Интуитивно я был уверен: там всё выяснится.
В конце концов, я ведь могу поехать на пасеку. И, если старик-пчеловод окажется там жив-здоров, на том и успокоиться. Мне было бы этого достаточно.
Матери я ничего не рассказал о своих то ли воспоминаниях, то ли видениях. И о подозрениях своих тоже молчал. Не хотел её зря тревожить и расстраивать.
Ещё через несколько дней я дождался хорошего прогноза на завтра, и решил: пора.
Матушке сказал, что хочу съездить на велосипеде туда, к пасеке. Я уже ежедневно и подолгу разъезжал по округе. Ибо лечивший меня врач рекомендовал побольше двигаться после длительного лежания в палате. Так, мол, организм быстрее восстановится после травм.
На её обеспокоенный вопрос, что я там забыл, ответил, что мне в прошлый раз там понравилось, места очень красивые. Узнав, что я собираюсь ехать один, она взяла с меня слово, что не поеду на то чёртово месторождение, где чуть не разбился. Я пообещал, что меня там не будет, и что вообще буду предельно осторожен.
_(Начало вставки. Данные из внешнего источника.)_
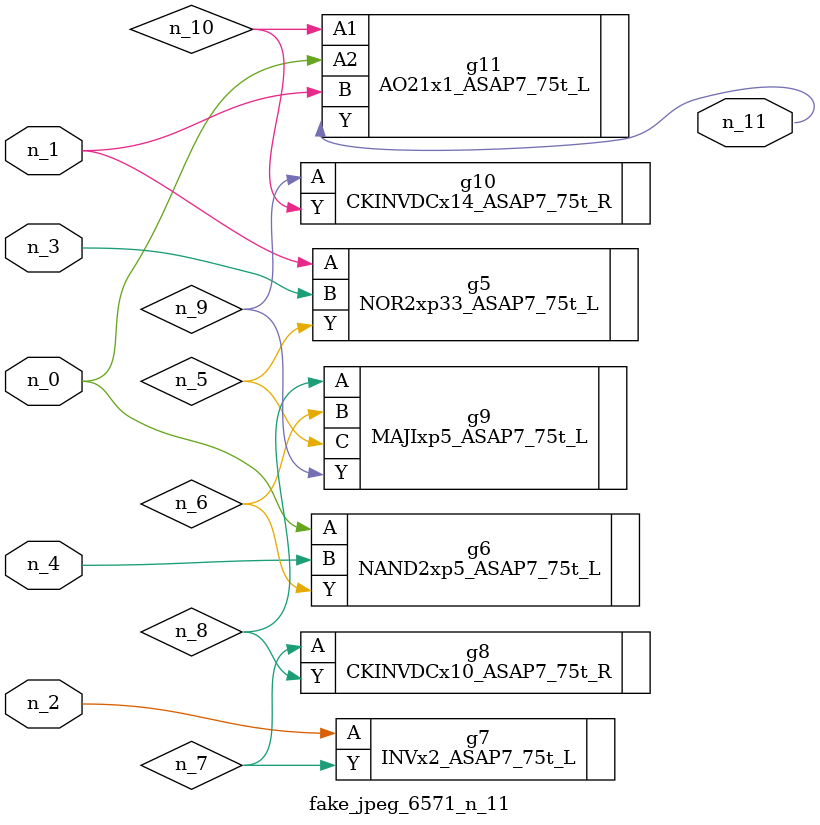
<source format=v>
module fake_jpeg_6571_n_11 (n_3, n_2, n_1, n_0, n_4, n_11);

input n_3;
input n_2;
input n_1;
input n_0;
input n_4;

output n_11;

wire n_10;
wire n_8;
wire n_9;
wire n_6;
wire n_5;
wire n_7;

NOR2xp33_ASAP7_75t_L g5 ( 
.A(n_1),
.B(n_3),
.Y(n_5)
);

NAND2xp5_ASAP7_75t_L g6 ( 
.A(n_0),
.B(n_4),
.Y(n_6)
);

INVx2_ASAP7_75t_L g7 ( 
.A(n_2),
.Y(n_7)
);

CKINVDCx10_ASAP7_75t_R g8 ( 
.A(n_7),
.Y(n_8)
);

MAJIxp5_ASAP7_75t_L g9 ( 
.A(n_8),
.B(n_6),
.C(n_5),
.Y(n_9)
);

CKINVDCx14_ASAP7_75t_R g10 ( 
.A(n_9),
.Y(n_10)
);

AO21x1_ASAP7_75t_L g11 ( 
.A1(n_10),
.A2(n_0),
.B(n_1),
.Y(n_11)
);


endmodule
</source>
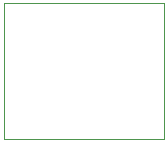
<source format=gbr>
%TF.GenerationSoftware,KiCad,Pcbnew,9.0.0*%
%TF.CreationDate,2025-05-04T14:36:27-07:00*%
%TF.ProjectId,Deployment-Switch-Adaptor,4465706c-6f79-46d6-956e-742d53776974,rev?*%
%TF.SameCoordinates,Original*%
%TF.FileFunction,Profile,NP*%
%FSLAX46Y46*%
G04 Gerber Fmt 4.6, Leading zero omitted, Abs format (unit mm)*
G04 Created by KiCad (PCBNEW 9.0.0) date 2025-05-04 14:36:27*
%MOMM*%
%LPD*%
G01*
G04 APERTURE LIST*
%TA.AperFunction,Profile*%
%ADD10C,0.050000*%
%TD*%
G04 APERTURE END LIST*
D10*
X156250000Y-80500000D02*
X169750000Y-80500000D01*
X169750000Y-92000000D01*
X156250000Y-92000000D01*
X156250000Y-80500000D01*
M02*

</source>
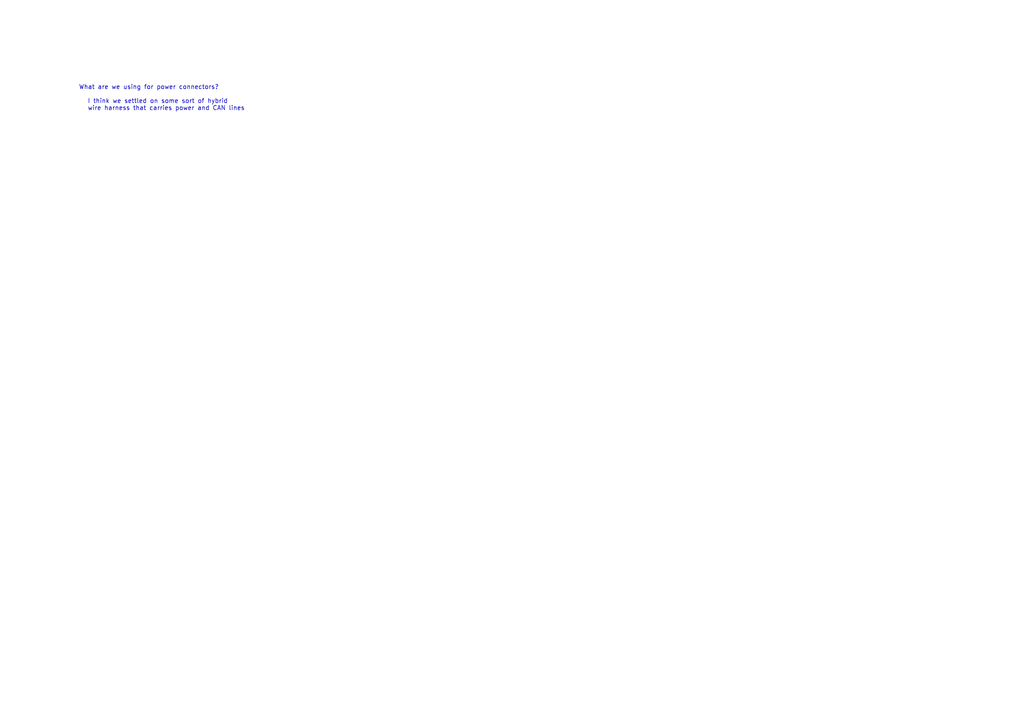
<source format=kicad_sch>
(kicad_sch
	(version 20231120)
	(generator "eeschema")
	(generator_version "8.0")
	(uuid "b8d8193d-998c-4134-851e-44af045ad049")
	(paper "A4")
	(title_block
		(rev "V1")
		(company "EcoCar")
	)
	(lib_symbols)
	(text "I think we settled on some sort of hybrid \nwire harness that carries power and CAN lines"
		(exclude_from_sim no)
		(at 25.4 30.48 0)
		(effects
			(font
				(size 1.27 1.27)
			)
			(justify left)
		)
		(uuid "17f46e86-f30a-4063-bd58-fa37ee4a7c79")
	)
	(text "What are we using for power connectors?"
		(exclude_from_sim no)
		(at 43.18 25.4 0)
		(effects
			(font
				(size 1.27 1.27)
			)
		)
		(uuid "8ebf8ec9-19c2-46cf-b719-b24bff6f8bf3")
	)
)

</source>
Как потом выяснилось, после того, как я собрался, сел на велосипед и уехал, мать всё же позвонила Витькиным родителям. Она хотела уточнить, не поехал ли Витька или ещё кто-нибудь из наших общих друзей со мной. Так, на всякий случай. Она не могла знать ни о том, что с Витькой я прекратил общаться после разговора в кафе, ни тем более о причинах нашей с ним размолвки. О моей поездке сразу же узнал и Витька, потому что был в тот момент дома.